## [Aufgabe]
Schreiben Sie alle folgenden Zeilen genau ab. Lassen Sie die Bilder in Ihrer Antwort weg.

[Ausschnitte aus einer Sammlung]

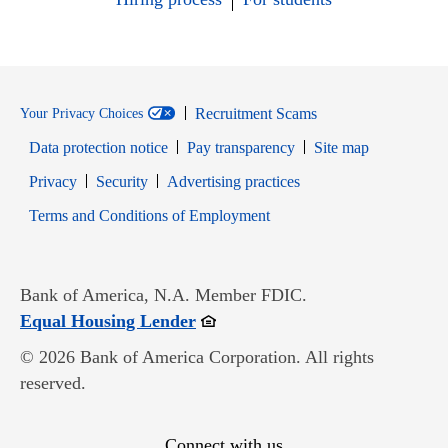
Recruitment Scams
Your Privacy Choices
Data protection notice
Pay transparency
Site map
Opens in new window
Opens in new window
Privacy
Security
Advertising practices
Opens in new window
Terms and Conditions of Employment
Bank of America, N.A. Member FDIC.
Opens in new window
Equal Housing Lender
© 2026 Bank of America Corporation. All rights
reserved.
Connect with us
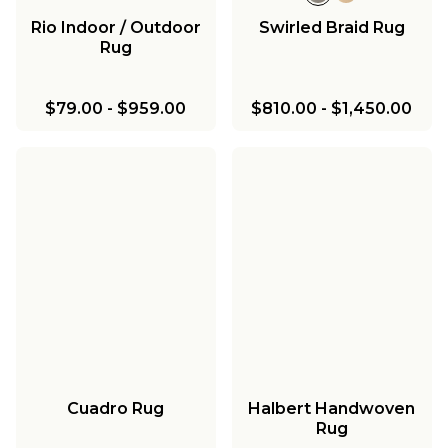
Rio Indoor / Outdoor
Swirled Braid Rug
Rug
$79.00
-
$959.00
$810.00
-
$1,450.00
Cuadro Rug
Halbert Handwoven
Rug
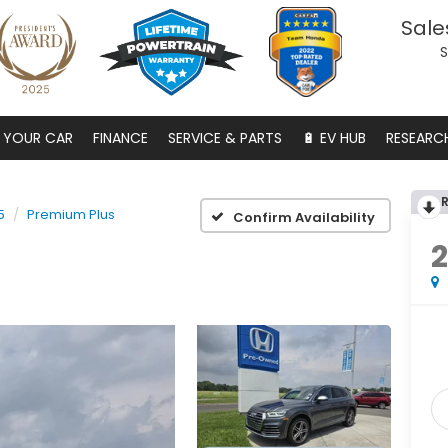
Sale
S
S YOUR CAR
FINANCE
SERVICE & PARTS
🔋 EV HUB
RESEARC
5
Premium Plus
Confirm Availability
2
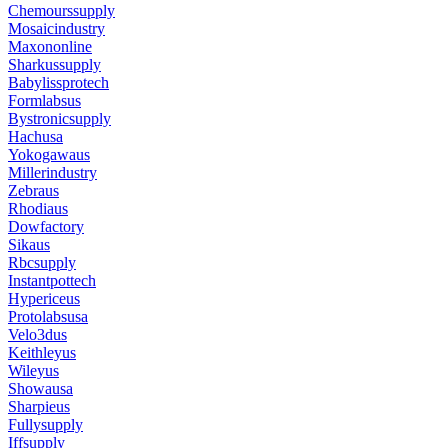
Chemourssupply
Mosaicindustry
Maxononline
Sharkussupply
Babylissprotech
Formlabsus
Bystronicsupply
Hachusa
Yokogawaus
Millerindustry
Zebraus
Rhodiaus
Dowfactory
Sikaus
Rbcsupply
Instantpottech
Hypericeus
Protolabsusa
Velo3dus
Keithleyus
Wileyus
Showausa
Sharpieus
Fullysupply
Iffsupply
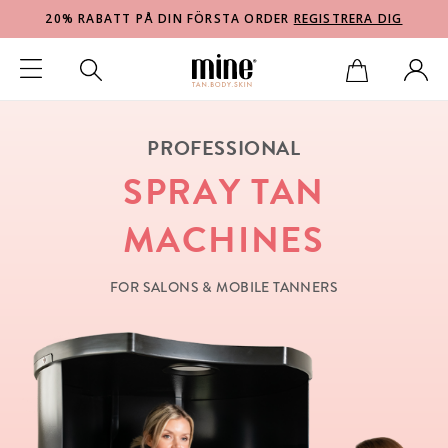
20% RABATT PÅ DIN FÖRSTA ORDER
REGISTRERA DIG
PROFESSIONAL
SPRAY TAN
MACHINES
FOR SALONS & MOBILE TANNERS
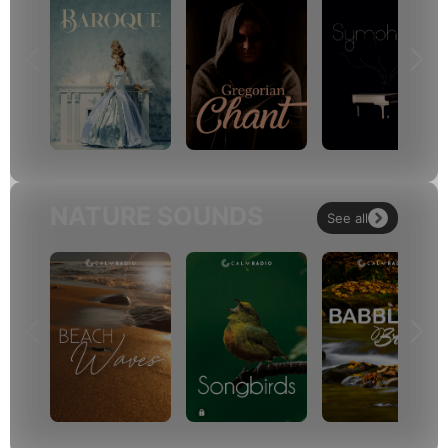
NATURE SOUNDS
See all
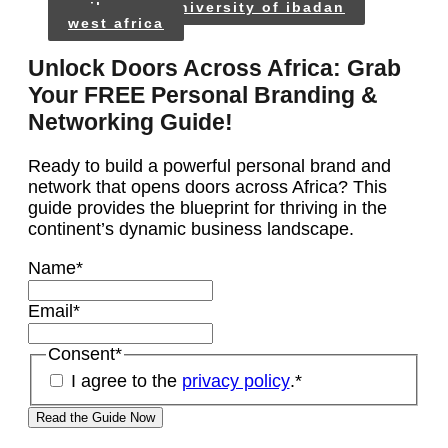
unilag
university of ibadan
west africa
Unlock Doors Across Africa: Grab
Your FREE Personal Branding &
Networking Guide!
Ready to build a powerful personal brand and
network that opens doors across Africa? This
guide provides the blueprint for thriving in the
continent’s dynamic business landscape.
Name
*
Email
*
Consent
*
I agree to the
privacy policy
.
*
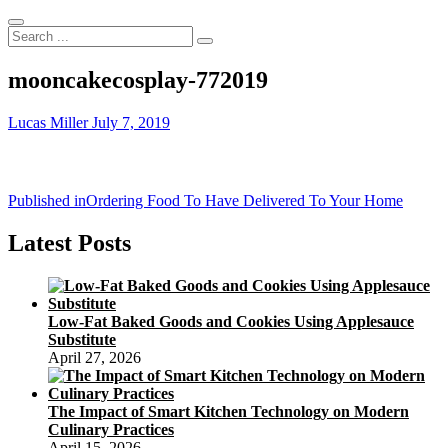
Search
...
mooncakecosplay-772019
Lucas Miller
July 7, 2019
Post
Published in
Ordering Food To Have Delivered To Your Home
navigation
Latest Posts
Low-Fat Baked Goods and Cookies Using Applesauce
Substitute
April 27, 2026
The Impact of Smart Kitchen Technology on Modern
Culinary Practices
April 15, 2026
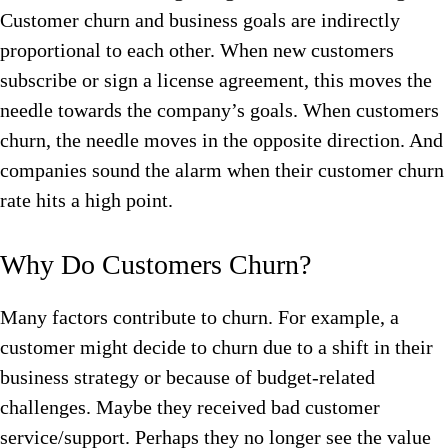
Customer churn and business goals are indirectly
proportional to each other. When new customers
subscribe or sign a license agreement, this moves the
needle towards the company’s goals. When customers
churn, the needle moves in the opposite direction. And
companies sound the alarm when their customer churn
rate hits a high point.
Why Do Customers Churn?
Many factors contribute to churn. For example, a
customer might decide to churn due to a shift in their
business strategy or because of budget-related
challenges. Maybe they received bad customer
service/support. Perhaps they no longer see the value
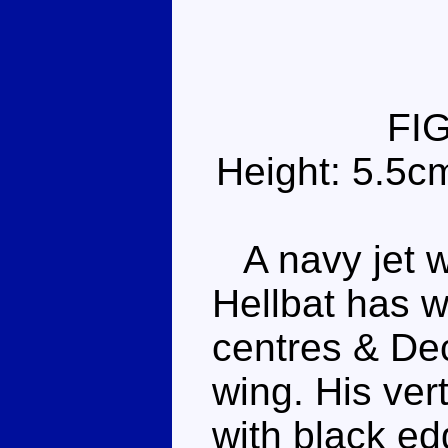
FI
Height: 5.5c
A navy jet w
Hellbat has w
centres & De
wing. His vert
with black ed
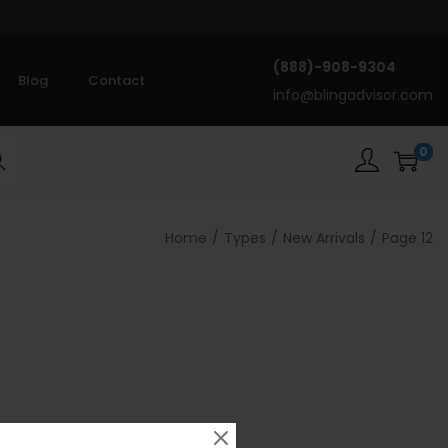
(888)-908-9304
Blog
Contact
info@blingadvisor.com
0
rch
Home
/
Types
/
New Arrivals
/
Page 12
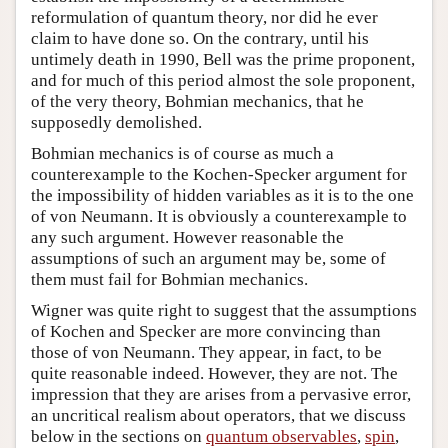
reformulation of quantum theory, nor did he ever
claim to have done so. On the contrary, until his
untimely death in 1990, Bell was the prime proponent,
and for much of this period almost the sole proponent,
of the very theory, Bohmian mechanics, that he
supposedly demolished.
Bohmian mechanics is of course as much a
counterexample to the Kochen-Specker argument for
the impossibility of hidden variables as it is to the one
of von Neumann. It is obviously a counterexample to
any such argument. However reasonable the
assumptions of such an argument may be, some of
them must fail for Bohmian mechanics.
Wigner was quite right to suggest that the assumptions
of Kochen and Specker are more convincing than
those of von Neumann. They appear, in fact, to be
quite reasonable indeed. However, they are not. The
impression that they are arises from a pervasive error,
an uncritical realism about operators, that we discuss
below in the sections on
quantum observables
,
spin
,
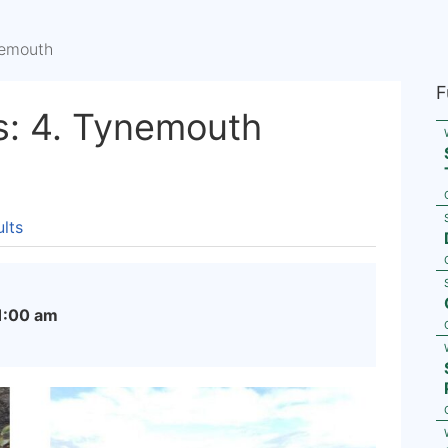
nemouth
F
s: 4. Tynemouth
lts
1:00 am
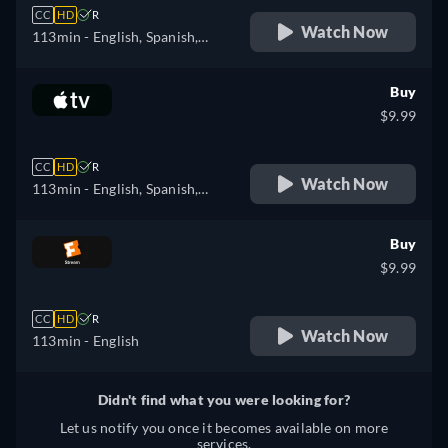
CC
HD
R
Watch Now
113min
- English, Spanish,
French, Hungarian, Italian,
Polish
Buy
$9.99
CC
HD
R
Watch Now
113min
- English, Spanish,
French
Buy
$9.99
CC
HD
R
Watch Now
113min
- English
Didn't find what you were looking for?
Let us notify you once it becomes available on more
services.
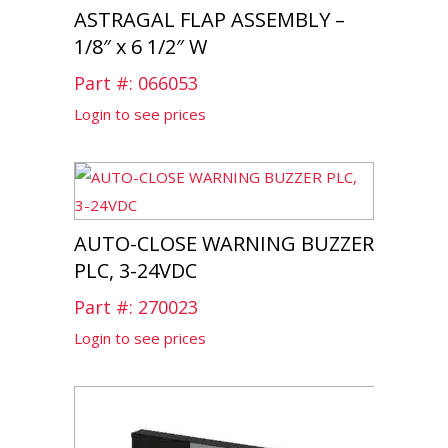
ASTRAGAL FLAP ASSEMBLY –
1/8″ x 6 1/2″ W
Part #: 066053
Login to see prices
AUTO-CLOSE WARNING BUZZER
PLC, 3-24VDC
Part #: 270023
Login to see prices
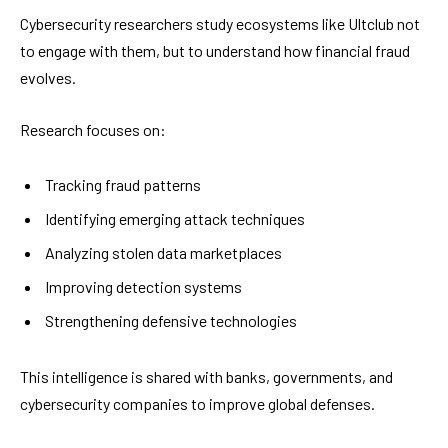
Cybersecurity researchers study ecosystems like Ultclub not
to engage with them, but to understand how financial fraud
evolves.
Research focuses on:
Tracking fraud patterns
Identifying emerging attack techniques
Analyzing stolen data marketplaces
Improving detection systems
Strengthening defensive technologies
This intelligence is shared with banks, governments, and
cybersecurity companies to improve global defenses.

## [Antwort]
Recruitment Scams
Your Privacy Choices
Data protection notice
Pay transparency
Site map
Opens in new window
Opens in new window
Privacy
Security
Advertising practices
Opens in new window
Terms and Conditions of Employment
Bank of America, N.A. Member FDIC.
Opens in new window
Equal Housing Lender
© 2026 Bank of America Corporation. All rights
reserved.
Connect with us
Rio Indoor / Outdoor
Swirled Braid Rug
Rug
$79.00
-
$959.00
$810.00
-
$1,450.00
Cuadro Rug
Halbert Handwoven
Rug
Sale
S
S YOUR CAR
FINANCE
SERVICE & PARTS
🔋 EV HUB
RESEARC
5
Premium Plus
Confirm Availability
2
Chemourssupply
Mosaicindustry
Maxononline
Sharkussupply
Babylissprotech
Formlabsus
Bystronicsupply
Hachusa
Yokogawaus
Millerindustry
Zebraus
Rhodiaus
Dowfactory
Sikaus
Rbcsupply
Instantpottech
Hypericeus
Protolabsusa
Velo3dus
Keithleyus
Wileyus
Showausa
Sharpieus
Fullysupply
Iffsupply
20% RABATT PÅ DIN FÖRSTA ORDER
REGISTRERA DIG
PROFESSIONAL
SPRAY TAN
MACHINES
FOR SALONS & MOBILE TANNERS
NATURE SOUNDS
See all
unilag
university of ibadan
west africa
Unlock Doors Across Africa: Grab
Your FREE Personal Branding &
Networking Guide!
Ready to build a powerful personal brand and
network that opens doors across Africa? This
guide provides the blueprint for thriving in the
continent’s dynamic business landscape.
Name
*
Email
*
Consent
*
I agree to the
privacy policy
.
*
Search
...
mooncakecosplay-772019
Lucas Miller
July 7, 2019
Post
Published in
Ordering Food To Have Delivered To Your Home
navigation
Latest Posts
Low-Fat Baked Goods and Cookies Using Applesauce
Substitute
April 27, 2026
The Impact of Smart Kitchen Technology on Modern
Culinary Practices
April 15, 2026
Customer churn and business goals are indirectly
proportional to each other. When new customers
subscribe or sign a license agreement, this moves the
needle towards the company’s goals. When customers
churn, the needle moves in the opposite direction. And
companies sound the alarm when their customer churn
rate hits a high point.
Why Do Customers Churn?
Many factors contribute to churn. For example, a
customer might decide to churn due to a shift in their
business strategy or because of budget-related
challenges. Maybe they received bad customer
service/support. Perhaps they no longer see the value
FI
Height: 5.5c
A navy jet w
Hellbat has w
centres & De
wing. His vert
with black ed
(888)-908-9304
Blog
Contact
info@blingadvisor.com
0
rch
Home
/
Types
/
New Arrivals
/
Page 12
reformulation of quantum theory, nor did he ever
claim to have done so. On the contrary, until his
untimely death in 1990, Bell was the prime proponent,
and for much of this period almost the sole proponent,
of the very theory, Bohmian mechanics, that he
supposedly demolished.
Bohmian mechanics is of course as much a
counterexample to the Kochen-Specker argument for
the impossibility of hidden variables as it is to the one
of von Neumann. It is obviously a counterexample to
any such argument. However reasonable the
assumptions of such an argument may be, some of
them must fail for Bohmian mechanics.
Wigner was quite right to suggest that the assumptions
of Kochen and Specker are more convincing than
those of von Neumann. They appear, in fact, to be
quite reasonable indeed. However, they are not. The
impression that they are arises from a pervasive error,
an uncritical realism about operators, that we discuss
below in the sections on
quantum observables
,
spin
,
nemouth
F
s: 4. Tynemouth
lts
1:00 am
CC
HD
R
Watch Now
113min
- English, Spanish,
French, Hungarian, Italian,
Polish
Buy
$9.99
CC
HD
R
Watch Now
113min
- English, Spanish,
French
Buy
$9.99
CC
HD
R
Watch Now
113min
- English
Didn't find what you were looking for?
Let us notify you once it becomes available on more
services.
ASTRAGAL FLAP ASSEMBLY –
1/8″ x 6 1/2″ W
Part #: 066053
Login to see prices
AUTO-CLOSE WARNING BUZZER
PLC, 3-24VDC
Part #: 270023
Login to see prices
Cybersecurity researchers study ecosystems like Ultclub not
to engage with them, but to understand how financial fraud
evolves.
Research focuses on:
Tracking fraud patterns
Identifying emerging attack techniques
Analyzing stolen data marketplaces
Improving detection systems
Strengthening defensive technologies
This intelligence is shared with banks, governments, and
cybersecurity companies to improve global defenses.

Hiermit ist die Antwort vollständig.